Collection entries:
::::

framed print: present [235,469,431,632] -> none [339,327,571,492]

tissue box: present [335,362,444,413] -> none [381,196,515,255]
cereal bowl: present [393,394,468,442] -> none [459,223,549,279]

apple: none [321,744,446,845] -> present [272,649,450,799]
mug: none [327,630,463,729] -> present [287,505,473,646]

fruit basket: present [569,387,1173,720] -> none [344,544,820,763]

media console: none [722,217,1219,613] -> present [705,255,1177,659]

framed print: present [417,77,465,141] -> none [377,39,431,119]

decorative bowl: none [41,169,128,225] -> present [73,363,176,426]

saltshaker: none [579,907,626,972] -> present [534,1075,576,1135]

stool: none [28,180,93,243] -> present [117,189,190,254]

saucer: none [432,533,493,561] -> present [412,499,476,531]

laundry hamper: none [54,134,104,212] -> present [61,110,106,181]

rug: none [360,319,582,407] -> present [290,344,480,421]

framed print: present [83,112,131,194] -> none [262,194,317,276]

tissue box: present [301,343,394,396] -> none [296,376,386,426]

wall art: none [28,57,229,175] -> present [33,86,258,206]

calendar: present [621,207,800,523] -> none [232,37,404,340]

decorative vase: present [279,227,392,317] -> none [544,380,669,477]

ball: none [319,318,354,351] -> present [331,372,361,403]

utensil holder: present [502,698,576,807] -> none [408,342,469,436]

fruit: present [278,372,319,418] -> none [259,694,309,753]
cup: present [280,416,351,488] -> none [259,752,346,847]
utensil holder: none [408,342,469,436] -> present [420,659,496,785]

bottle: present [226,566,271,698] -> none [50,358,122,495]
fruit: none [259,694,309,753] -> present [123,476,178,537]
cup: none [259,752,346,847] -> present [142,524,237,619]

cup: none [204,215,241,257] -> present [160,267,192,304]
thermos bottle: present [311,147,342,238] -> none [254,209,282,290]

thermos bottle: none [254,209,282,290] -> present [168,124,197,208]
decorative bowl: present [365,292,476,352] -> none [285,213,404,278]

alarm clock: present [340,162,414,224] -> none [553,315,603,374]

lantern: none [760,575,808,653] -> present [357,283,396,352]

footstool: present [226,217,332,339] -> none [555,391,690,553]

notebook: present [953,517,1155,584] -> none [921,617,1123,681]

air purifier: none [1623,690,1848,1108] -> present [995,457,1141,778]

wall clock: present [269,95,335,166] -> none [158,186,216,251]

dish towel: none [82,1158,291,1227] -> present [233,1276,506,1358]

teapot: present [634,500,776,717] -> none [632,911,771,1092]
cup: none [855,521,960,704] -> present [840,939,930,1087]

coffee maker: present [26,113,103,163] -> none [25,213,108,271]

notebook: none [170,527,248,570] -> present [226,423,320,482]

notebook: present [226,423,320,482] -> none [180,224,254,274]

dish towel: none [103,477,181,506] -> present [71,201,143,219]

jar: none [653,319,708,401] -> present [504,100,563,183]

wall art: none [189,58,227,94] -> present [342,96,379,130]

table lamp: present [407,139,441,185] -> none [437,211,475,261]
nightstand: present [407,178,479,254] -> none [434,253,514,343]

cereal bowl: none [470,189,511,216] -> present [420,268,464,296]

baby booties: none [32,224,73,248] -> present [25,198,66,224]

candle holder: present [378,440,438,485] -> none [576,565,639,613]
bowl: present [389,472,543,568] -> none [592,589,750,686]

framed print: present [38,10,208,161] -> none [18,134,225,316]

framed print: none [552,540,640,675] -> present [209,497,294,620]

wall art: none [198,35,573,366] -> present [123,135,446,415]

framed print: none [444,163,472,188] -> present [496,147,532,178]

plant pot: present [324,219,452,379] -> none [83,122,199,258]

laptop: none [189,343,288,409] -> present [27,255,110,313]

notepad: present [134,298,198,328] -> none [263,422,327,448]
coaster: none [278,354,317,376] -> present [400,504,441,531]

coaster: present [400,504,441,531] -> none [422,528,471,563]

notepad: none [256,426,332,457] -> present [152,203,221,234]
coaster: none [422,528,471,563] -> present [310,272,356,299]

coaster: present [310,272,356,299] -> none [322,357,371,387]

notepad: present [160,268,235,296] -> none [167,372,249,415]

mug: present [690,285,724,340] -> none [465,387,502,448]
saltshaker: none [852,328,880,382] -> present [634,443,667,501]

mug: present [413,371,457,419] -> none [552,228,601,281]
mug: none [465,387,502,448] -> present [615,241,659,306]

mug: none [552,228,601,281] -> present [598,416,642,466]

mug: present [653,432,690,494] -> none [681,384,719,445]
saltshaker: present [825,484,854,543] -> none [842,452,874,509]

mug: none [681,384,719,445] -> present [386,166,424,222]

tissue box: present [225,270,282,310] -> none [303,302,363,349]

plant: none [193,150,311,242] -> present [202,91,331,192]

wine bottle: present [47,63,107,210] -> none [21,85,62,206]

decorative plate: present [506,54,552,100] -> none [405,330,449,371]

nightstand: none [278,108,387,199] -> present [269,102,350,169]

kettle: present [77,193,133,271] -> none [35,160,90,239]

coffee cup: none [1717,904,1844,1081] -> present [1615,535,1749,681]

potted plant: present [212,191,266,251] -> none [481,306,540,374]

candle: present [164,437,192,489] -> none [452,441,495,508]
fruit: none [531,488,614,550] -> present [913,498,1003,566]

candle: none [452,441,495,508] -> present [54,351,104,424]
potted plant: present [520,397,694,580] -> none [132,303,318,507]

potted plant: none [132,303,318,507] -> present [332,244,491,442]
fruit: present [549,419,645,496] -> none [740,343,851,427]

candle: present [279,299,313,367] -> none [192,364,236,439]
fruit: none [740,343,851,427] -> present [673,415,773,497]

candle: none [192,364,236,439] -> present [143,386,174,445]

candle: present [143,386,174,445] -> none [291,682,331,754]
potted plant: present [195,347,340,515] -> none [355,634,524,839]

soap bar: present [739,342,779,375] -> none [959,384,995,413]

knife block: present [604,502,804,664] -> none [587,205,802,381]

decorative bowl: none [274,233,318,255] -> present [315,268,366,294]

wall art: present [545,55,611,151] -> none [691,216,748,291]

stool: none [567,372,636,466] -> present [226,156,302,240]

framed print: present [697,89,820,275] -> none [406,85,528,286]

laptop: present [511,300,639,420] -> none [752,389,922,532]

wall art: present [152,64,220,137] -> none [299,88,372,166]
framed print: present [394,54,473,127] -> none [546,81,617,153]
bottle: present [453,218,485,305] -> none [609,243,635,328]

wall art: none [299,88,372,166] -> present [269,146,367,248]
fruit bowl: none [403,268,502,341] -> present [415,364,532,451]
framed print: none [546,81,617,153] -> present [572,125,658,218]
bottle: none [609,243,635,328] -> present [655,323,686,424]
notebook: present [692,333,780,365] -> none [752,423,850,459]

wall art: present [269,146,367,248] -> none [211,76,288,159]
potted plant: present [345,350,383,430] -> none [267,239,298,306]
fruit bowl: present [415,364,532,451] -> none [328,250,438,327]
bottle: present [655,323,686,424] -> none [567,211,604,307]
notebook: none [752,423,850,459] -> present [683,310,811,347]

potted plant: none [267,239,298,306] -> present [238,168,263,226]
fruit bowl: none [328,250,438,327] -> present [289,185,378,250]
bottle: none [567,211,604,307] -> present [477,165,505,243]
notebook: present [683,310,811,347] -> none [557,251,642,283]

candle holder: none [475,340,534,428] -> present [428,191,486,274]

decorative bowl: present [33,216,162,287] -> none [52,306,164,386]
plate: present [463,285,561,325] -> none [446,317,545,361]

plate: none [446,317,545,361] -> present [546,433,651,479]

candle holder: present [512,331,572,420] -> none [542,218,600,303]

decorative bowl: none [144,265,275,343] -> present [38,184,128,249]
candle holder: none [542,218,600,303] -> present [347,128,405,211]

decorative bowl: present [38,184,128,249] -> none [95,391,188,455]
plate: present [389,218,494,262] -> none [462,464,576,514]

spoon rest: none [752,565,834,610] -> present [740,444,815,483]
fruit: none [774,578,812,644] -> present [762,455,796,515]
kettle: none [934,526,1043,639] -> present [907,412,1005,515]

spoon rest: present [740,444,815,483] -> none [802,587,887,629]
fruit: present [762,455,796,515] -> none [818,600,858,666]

::::

* _EXERCISE AIM_: Copy, please, exactly the lines that start at the first line of the data and end at the line containing "alarm clock: present", both kept and no others.

* _ANSWER_:
framed print: present [235,469,431,632] -> none [339,327,571,492]

tissue box: present [335,362,444,413] -> none [381,196,515,255]
cereal bowl: present [393,394,468,442] -> none [459,223,549,279]

apple: none [321,744,446,845] -> present [272,649,450,799]
mug: none [327,630,463,729] -> present [287,505,473,646]

fruit basket: present [569,387,1173,720] -> none [344,544,820,763]

media console: none [722,217,1219,613] -> present [705,255,1177,659]

framed print: present [417,77,465,141] -> none [377,39,431,119]

decorative bowl: none [41,169,128,225] -> present [73,363,176,426]

saltshaker: none [579,907,626,972] -> present [534,1075,576,1135]

stool: none [28,180,93,243] -> present [117,189,190,254]

saucer: none [432,533,493,561] -> present [412,499,476,531]

laundry hamper: none [54,134,104,212] -> present [61,110,106,181]

rug: none [360,319,582,407] -> present [290,344,480,421]

framed print: present [83,112,131,194] -> none [262,194,317,276]

tissue box: present [301,343,394,396] -> none [296,376,386,426]

wall art: none [28,57,229,175] -> present [33,86,258,206]

calendar: present [621,207,800,523] -> none [232,37,404,340]

decorative vase: present [279,227,392,317] -> none [544,380,669,477]

ball: none [319,318,354,351] -> present [331,372,361,403]

utensil holder: present [502,698,576,807] -> none [408,342,469,436]

fruit: present [278,372,319,418] -> none [259,694,309,753]
cup: present [280,416,351,488] -> none [259,752,346,847]
utensil holder: none [408,342,469,436] -> present [420,659,496,785]

bottle: present [226,566,271,698] -> none [50,358,122,495]
fruit: none [259,694,309,753] -> present [123,476,178,537]
cup: none [259,752,346,847] -> present [142,524,237,619]

cup: none [204,215,241,257] -> present [160,267,192,304]
thermos bottle: present [311,147,342,238] -> none [254,209,282,290]

thermos bottle: none [254,209,282,290] -> present [168,124,197,208]
decorative bowl: present [365,292,476,352] -> none [285,213,404,278]

alarm clock: present [340,162,414,224] -> none [553,315,603,374]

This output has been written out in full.